The use of cron for lazy. Linux and deadly sins part two

sleeping tiger

If you're lazy to do repetitive tasks on your computer, Cron does them for you.

This is the second article from a series in which we use the list of what the Catholic Church calls "deadly sins" as an excuse to cKnow more about commands and programs of the Linux world. In this case we continue talking about the use of cron that will be very useful for those who cultivate laziness.

Given that we are living in a time of people who are easy to offend, let me clarify, before getting into the matter, that it is not my intention to make fun of anyone's religious beliefs. In any case, it's a self mockery. I spent a large part of the XNUMXs studying catechism so that after having taken my First Communion I never set foot in a church again unless some family event required it. I have to get that time back somehow.

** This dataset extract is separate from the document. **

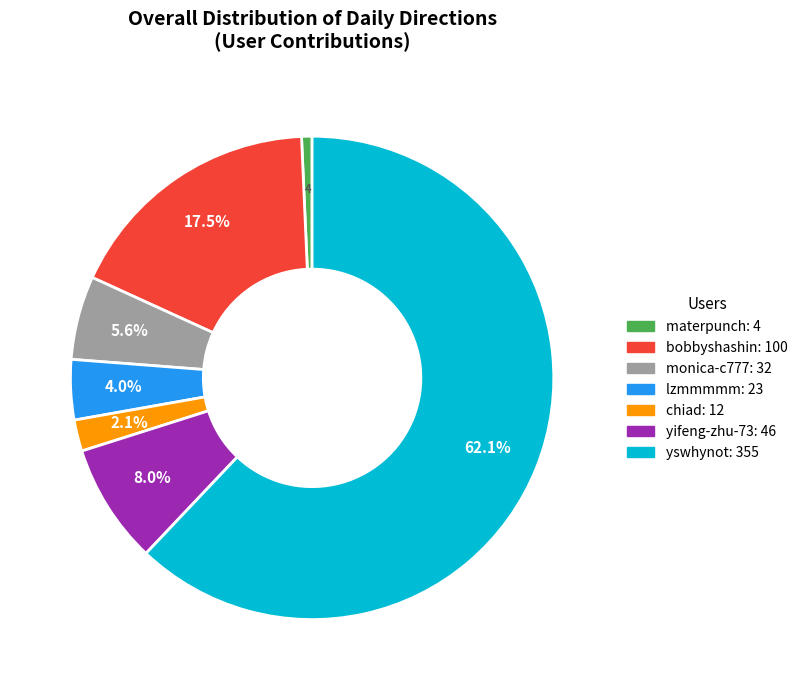

Does bobbyshashin account for over 50% of the chart?

No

What are cron and crontab for?

We had said that cron is a daemon, that is a program that runs in the background without user intervention. Looking for additional information for this article, I discovered that translating daemon (The way Unix systems and derivatives call this type of program) as daemon is a widespread errorbut I'm not going to correct it. We are talking about sins, there has to be at least one demon.

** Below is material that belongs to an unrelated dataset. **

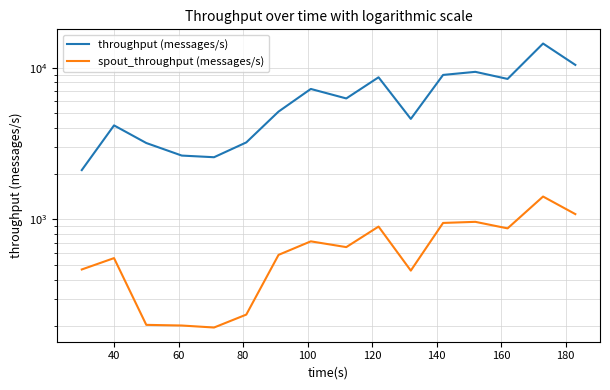

Is this an area chart (filled region under the line)?

No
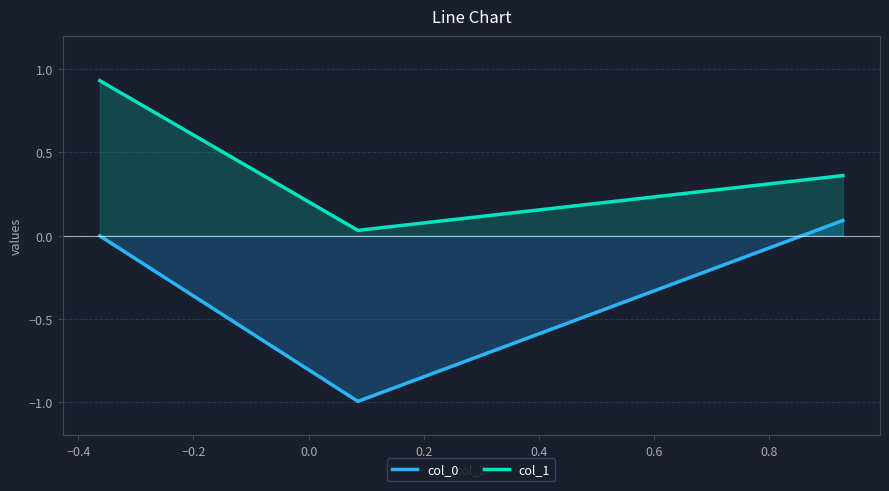

How many negative values does the col_0 series have?

2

The function of cron is to execute, at a previously specified time, a certain task. Most of the time it is due to system needs, although users can indicate others by editing a text file known as crontab.

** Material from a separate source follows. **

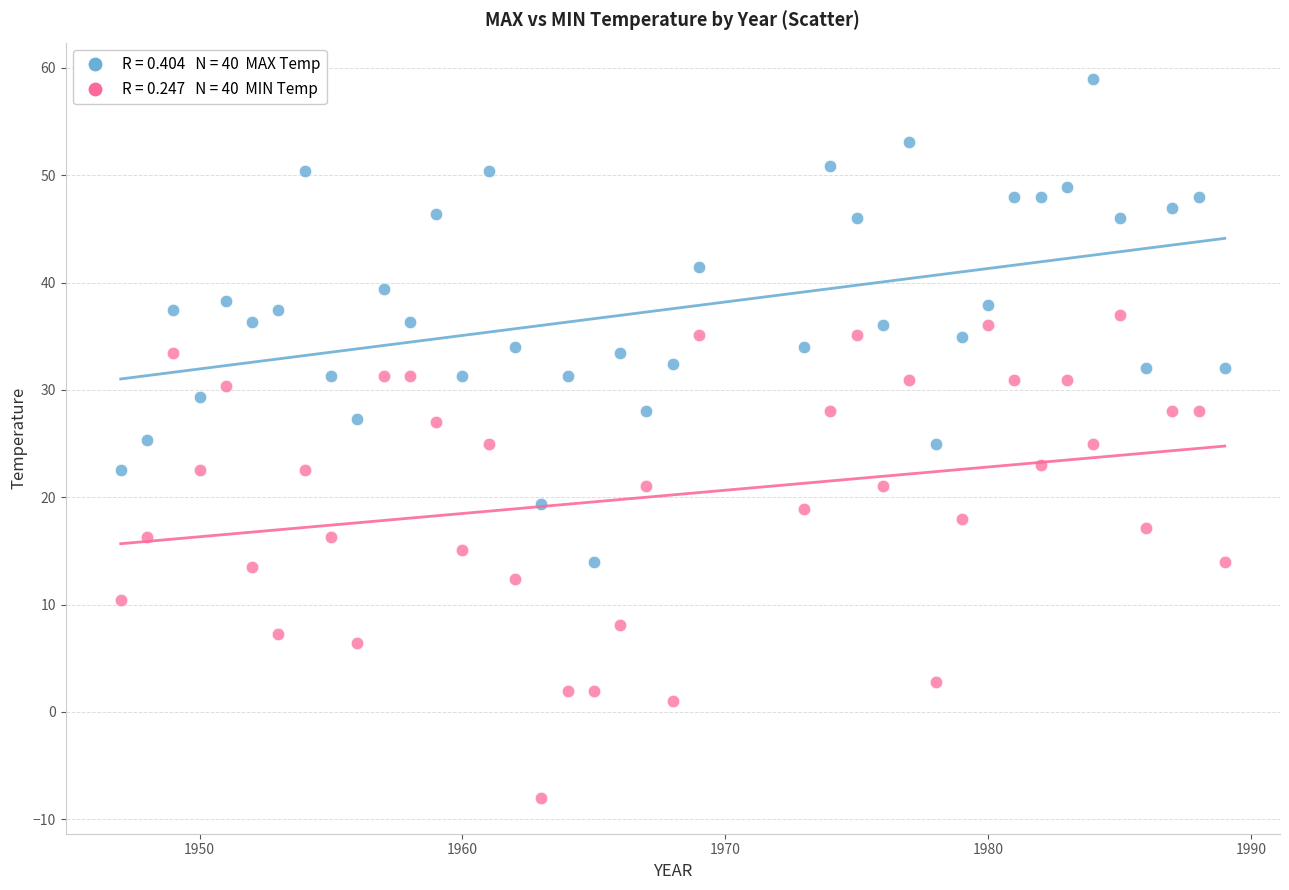

Across all data points, what is the range of Y values (max minus min)?

67.0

In the previous post we had said that the commands to create crontab are:

crontab –e for the default user

O

crontab –u nombre_de_usuario for any of the others.

Crontab is a text file that gives Cron instructions on what to do and when to do it.

About using cron via crontab

To create our crontab we must take into account the following:

  • One line is used for each task.
  • The date and time of execution of the task must be indicated. In case it is a task that requires periodicity. For example, every Wednesday at 5 am, the rest of the parameters are replaced by asterisks (*).
  • If you want to assign more than one value for a given parameter, each value must be separated by a comma.
  • Parameters are separated with a space.
  • The directory where the command launcher is must be known

For example, if we want our children's computer to turn off every day at 20:XNUMX p.m., the instruction would be

0 20 * * * /sbin/shutdown

In case we want the shutdown to be only on Sundays, we change the instruction to

0 20 * * 0 /sbin/shutdown

There are some shortcuts that save us from having to type all the parameters. They are:

  • @hourly: Execute a command at the hour o'clock. 
  • @daily: Run the command at the beginning of each day.
  • @weekly: Run the command at the beginning of the first day of the week.
  • @monthly: Run the command at the beginning of the first day of every month.
  • @yearly: Execute the command in the first minute of the year.

Some examples of using this command are:

@daily /bin/sh /ruta_al_script/nombre_del_script.sh run a Bash script.

@hourly /bin/python3 /ruta_al_script/nombre_del_script.py run a python script every hour.

In all cases scripts must have execute permissions.

In the examples we saw, not only the command is indicated, but also the path where the executable is located. We are going to work with these directories:

  • /bin: It contains all the applications necessary for the operation of the system.
  • /sbin: Here are the applications that the root user needs to manage the system.
  • / Home: Where the applications of each user are stored.
  • /usr: Applications and files installed by users are stored here. They include files with the names and functions mentioned in this list.